Pete rushed (or at least ambled) in where most Christian theists would fear to tread by suggesting a possible explanation for six week old baby Landina being “punished” by being buried in an earthquake:
I have tried thinking critically/honestly about on what grounds babies deserve to be divinely punished by God.
What if all humans were preternatural fallen angels who followed Satan, and rebelled against God to his face? Babies included.
Then we would all deserve it.
I don’t think this is the case, but just a disturbing thought that I hope isn’t true.
I appreciate Pete’s willingness to think out loud on this one. And I don’t intend this response as a “Hey everybody! Let’s pile up on Pete!” But I do think it is helpful to reflect a bit on the suggestion.
First, even if Landina was previously an angel who sinned in her pre-human life, it wouldn’t mean it was just to punish her now by burying her in chunks of concrete. Here’s an analogy:
Reinhold is a corrupt stock broker and investor who scammed elderly people out of their life savings. Although he disappeared on the lam, he was convicted of his crimes in absentia and sentenced to a lifetime of merciless flogging with foam pool noodles.

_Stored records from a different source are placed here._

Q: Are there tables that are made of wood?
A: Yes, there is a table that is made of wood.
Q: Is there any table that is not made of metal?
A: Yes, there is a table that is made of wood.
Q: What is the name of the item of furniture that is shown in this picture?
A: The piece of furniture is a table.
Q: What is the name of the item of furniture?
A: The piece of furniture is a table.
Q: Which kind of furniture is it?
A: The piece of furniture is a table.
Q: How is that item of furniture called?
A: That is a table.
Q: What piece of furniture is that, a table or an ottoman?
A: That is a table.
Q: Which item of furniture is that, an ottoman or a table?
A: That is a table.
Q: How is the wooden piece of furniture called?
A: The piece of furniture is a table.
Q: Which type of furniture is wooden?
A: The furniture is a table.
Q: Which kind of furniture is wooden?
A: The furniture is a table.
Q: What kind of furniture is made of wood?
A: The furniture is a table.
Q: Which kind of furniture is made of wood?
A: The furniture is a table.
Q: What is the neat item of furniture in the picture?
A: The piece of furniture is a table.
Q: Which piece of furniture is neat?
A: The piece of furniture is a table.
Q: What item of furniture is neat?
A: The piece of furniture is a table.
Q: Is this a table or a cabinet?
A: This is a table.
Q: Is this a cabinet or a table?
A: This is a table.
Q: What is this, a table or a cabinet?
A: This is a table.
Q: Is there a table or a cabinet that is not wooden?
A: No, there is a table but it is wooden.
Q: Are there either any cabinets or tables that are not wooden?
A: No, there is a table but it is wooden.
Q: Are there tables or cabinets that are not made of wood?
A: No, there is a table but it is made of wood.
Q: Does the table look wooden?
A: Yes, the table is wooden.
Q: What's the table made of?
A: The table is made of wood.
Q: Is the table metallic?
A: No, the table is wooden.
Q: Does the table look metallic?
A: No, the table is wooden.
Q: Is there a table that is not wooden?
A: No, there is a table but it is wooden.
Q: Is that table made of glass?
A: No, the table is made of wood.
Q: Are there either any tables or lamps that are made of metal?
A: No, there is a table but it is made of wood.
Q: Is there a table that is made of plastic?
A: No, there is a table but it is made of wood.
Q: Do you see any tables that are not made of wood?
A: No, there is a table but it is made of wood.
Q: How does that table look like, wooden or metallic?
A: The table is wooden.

The authorities have just located Reinhold ten years after the crime. Time to face justice. However, there is a complication. Reinhold now suffers from Alzheimer’s Disease. The disease has progressed to the point where he is now completely unaware of his personal identity and his past actions. He is now bed ridden and may have only months to live. There he lies in the hospital bed staring vacantly out the window. Under those circumstances would it be just to begin flogging Reinhold with the pool noodles even as he lies in bed staring blankly out into space? No, it clearly is not.
So why would we think it just to punish baby Landina for her previous sins as a pre-human angel?
There are three additional problems with Pete’s suggestion. First, this is not what scripture says. It doesn’t say that the infants of Jerusalem were punished for sins committed in their previous life. Rather, it says they were punished for the sins of Jerusalem committed in this world.
Second, the doctrine of pre-existence is a non-starter. There is no reason to think any human being preexisted their human conception. This doctrine of pre-existence, while a hallmark of Platonism, only made a brief appearance in Christian theology under the dubious Origen brand before it was boycotted and cast out of the marketplace.
Finally, this suggestion has unsettling implications for our impulse to stop suffering. It is interesting to consider how much Pete’s theodicy suggestion parallels eastern theories of karma: everyone does get what’s coming to them based on previous life actions. It is also interesting, if disturbing, to consider how actually believing this kind of suggestion could undermine one’s resolve to stop suffering in this life. After all, if Landina finds herself buried in concrete and this hypothesis is true, then isn’t she right where she belongs? And isn’t digging her out and healing her wounds equivalent to breaking her out of prison?